Sarcoidosis can be a benign disease but for many patients, it results in a debilitating condition that negatively impacts their quantity and quality of life. Understanding the factors that influence the patterns of organ involvement and overall heterogeneity of the disease is important for opportune diagnosis, early management of potentially serious complications, and future targeted therapies. We and others have analyzed the aggregation of disease manifestations and identified patterns occurring in specific populations. We present novel disease clusters for American sarcoidosis patients of African descent. Unfortunately, the AA organ clusters were less defined and overlapped significantly in the first two principal dimensions; this complexity required analyses in 5 dimensions to attain clear separation.

In contrast, the EA clusters were tighter and while they partially overlapped, three studies have replicated similar patterns supporting their value in the appropriate populations [8, 17].

We acknowledge the limitations of our study which include, more prominently for the EA cohort, a large proportion of missing data, and the use of mathematical modeling for clinical medicine. The goal of methods such as MCA and hierarchical clustering, is to reduce the noise present in data with a large number of variables while retaining the signal of interest and clarifying underlying patterns. As such, they serve to outline steps towards testing hypotheses and validating relationships by other means. [22, 23]

While genome-wide genotyping data and admixture proportions are available for the patients in the cohort described herein, we did not find any correlation between levels of admixture (i.e., the relative contribution of African and non-African ancestry) and specific phenotypic clusters. Each organ cluster is small and thus underpowered to conduct a genome-wide association scan, but additional candidate gene studies, similar to what we present for loci within HLA could give insight into ancestry-specific genetic influences on phenotypic heterogeneity. The overall non-African ancestry in this AA cohort is ~ 17% which is slightly less than other reports of black Americans [24], and thus, our findings may not be applicable to black populations with different origins or admixture patterns.

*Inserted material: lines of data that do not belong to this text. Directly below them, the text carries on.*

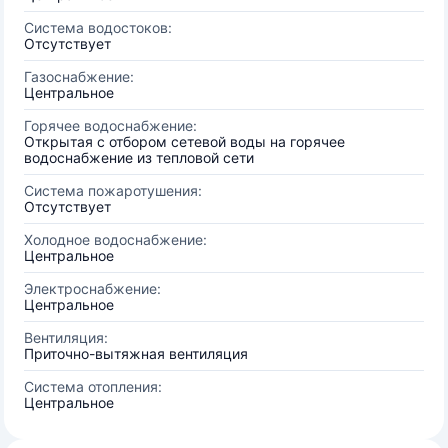
Система водостоков:
Отсутствует
Газоснабжение:
Центральное
Горячее водоснабжение:
Открытая с отбором сетевой воды на горячее
водоснабжение из тепловой сети
Система пожаротушения:
Отсутствует
Холодное водоснабжение:
Центральное
Электроснабжение:
Центральное
Вентиляция:
Приточно-вытяжная вентиляция
Система отопления:
Центральное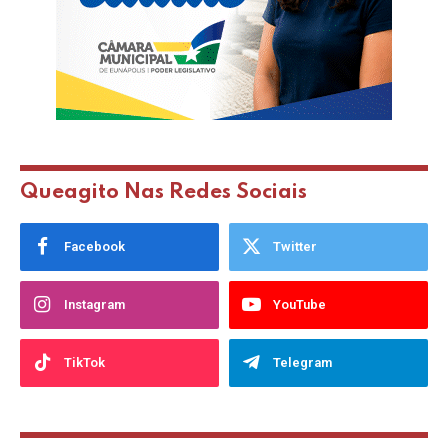
Queagito Nas Redes Sociais
Facebook
Twitter
Instagram
YouTube
TikTok
Telegram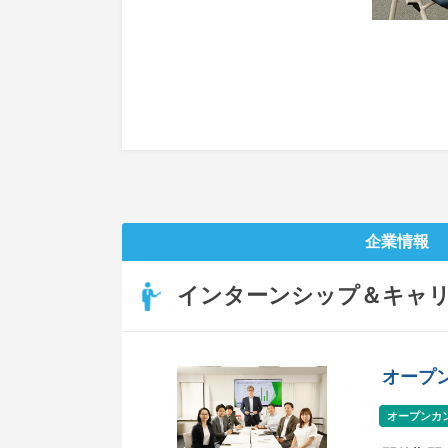
企業情報
インターンシップ＆キャ
オープ
オープンカ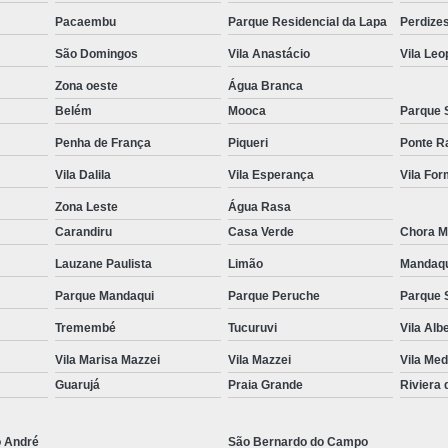
Pacaembu
Parque Residencial da Lapa
Perdize
Equipamentos para Academia de Idosos
Venda Equipamento
São Domingos
Vila Anastácio
Vila Leo
Zona oeste
Água Branca
Belém
Mooca
Parque 
Penha de França
Piqueri
Ponte R
Vila Dalila
Vila Esperança
Vila Fo
Zona Leste
Água Rasa
Carandiru
Casa Verde
Chora M
Lauzane Paulista
Limão
Mandaq
Parque Mandaqui
Parque Peruche
Parque 
Tremembé
Tucuruvi
Vila Alb
Vila Marisa Mazzei
Vila Mazzei
Vila Med
Guarujá
Praia Grande
Riviera
o André
São Bernardo do Campo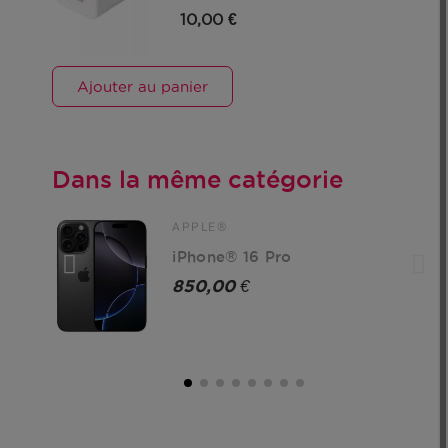
10,00 €
Ajouter au panier
Dans la même catégorie
APPLE®
iPhone® 16 Pro
850,00 €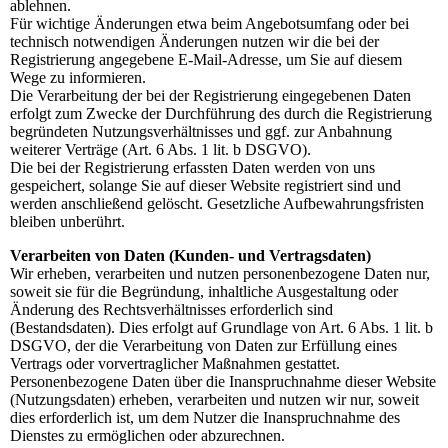
ablehnen.
Für wichtige Änderungen etwa beim Angebotsumfang oder bei
technisch notwendigen Änderungen nutzen wir die bei der
Registrierung angegebene E-Mail-Adresse, um Sie auf diesem
Wege zu informieren.
Die Verarbeitung der bei der Registrierung eingegebenen Daten
erfolgt zum Zwecke der Durchführung des durch die Registrierung
begründeten Nutzungsverhältnisses und ggf. zur Anbahnung
weiterer Verträge (Art. 6 Abs. 1 lit. b DSGVO).
Die bei der Registrierung erfassten Daten werden von uns
gespeichert, solange Sie auf dieser Website registriert sind und
werden anschließend gelöscht. Gesetzliche Aufbewahrungsfristen
bleiben unberührt.
Verarbeiten von Daten (Kunden- und Vertragsdaten)
Wir erheben, verarbeiten und nutzen personenbezogene Daten nur,
soweit sie für die Begründung, inhaltliche Ausgestaltung oder
Änderung des Rechtsverhältnisses erforderlich sind
(Bestandsdaten). Dies erfolgt auf Grundlage von Art. 6 Abs. 1 lit. b
DSGVO, der die Verarbeitung von Daten zur Erfüllung eines
Vertrags oder vorvertraglicher Maßnahmen gestattet.
Personenbezogene Daten über die Inanspruchnahme dieser Website
(Nutzungsdaten) erheben, verarbeiten und nutzen wir nur, soweit
dies erforderlich ist, um dem Nutzer die Inanspruchnahme des
Dienstes zu ermöglichen oder abzurechnen.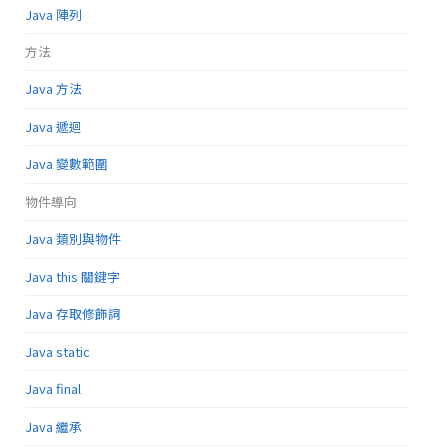
Java 陣列
方法
Java 方法
Java 遞迴
Java 變數範圍
物件導向
Java 類別與物件
Java this 關鍵字
Java 存取修飾詞
Java static
Java final
Java 繼承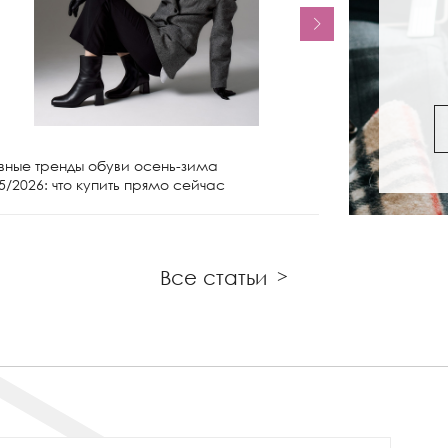
вные тренды обуви осень-зима
Женские сапо
5/2026: что купить прямо сейчас
чем носить и 
Все статьи
>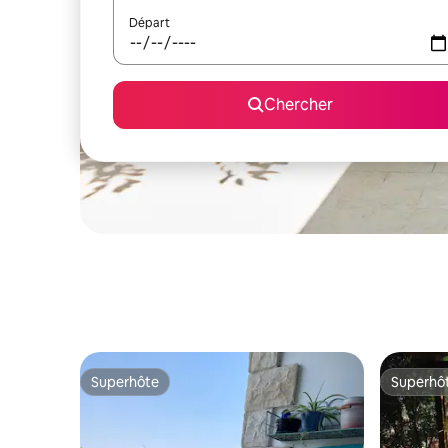
Départ
Chercher
Superhôte
Superhô
Superhôte
Superhô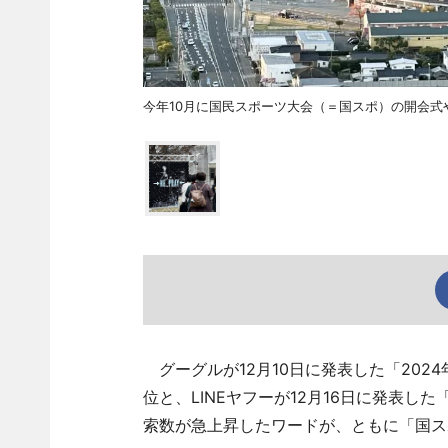
今年10月に国民スポーツ大会（＝国スポ）の開会式
グーグルが12月10日に発表した「2024
位と、LINEヤフーが12月16日に発表した
索数が急上昇したワードが、ともに「国ス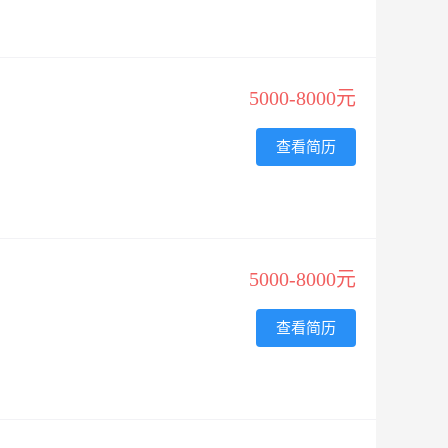
5000-8000元
查看简历
5000-8000元
查看简历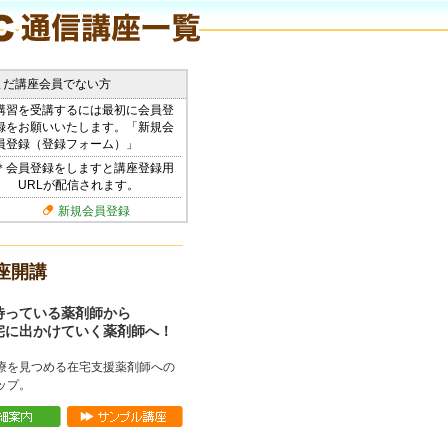
まだ講座会員でない方
講習を受講するには最初に会員登
録をお願いいたします。「新規会
員登録（登録フォーム）」
＊会員登録をしますと講座登録用
URLが配信されます。
新規会員登録
座開講
待っている薬剤師から
宅に出かけていく薬剤師へ！
療を見つめる在宅支援薬剤師への
ップ。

Nevertheless, the clear phenotypic differences we observed between the AA and EA subcohorts and our observation of HLA-DRB1 associations to specific patterns of organ involvement support ancestry-specific differences likely resulting from distinct social, cultural, and environmental factors in the setting of unique genetic determinants. Future research should be centered around the multi-omic deconstruction of sarcoidosis in people of all racial backgrounds.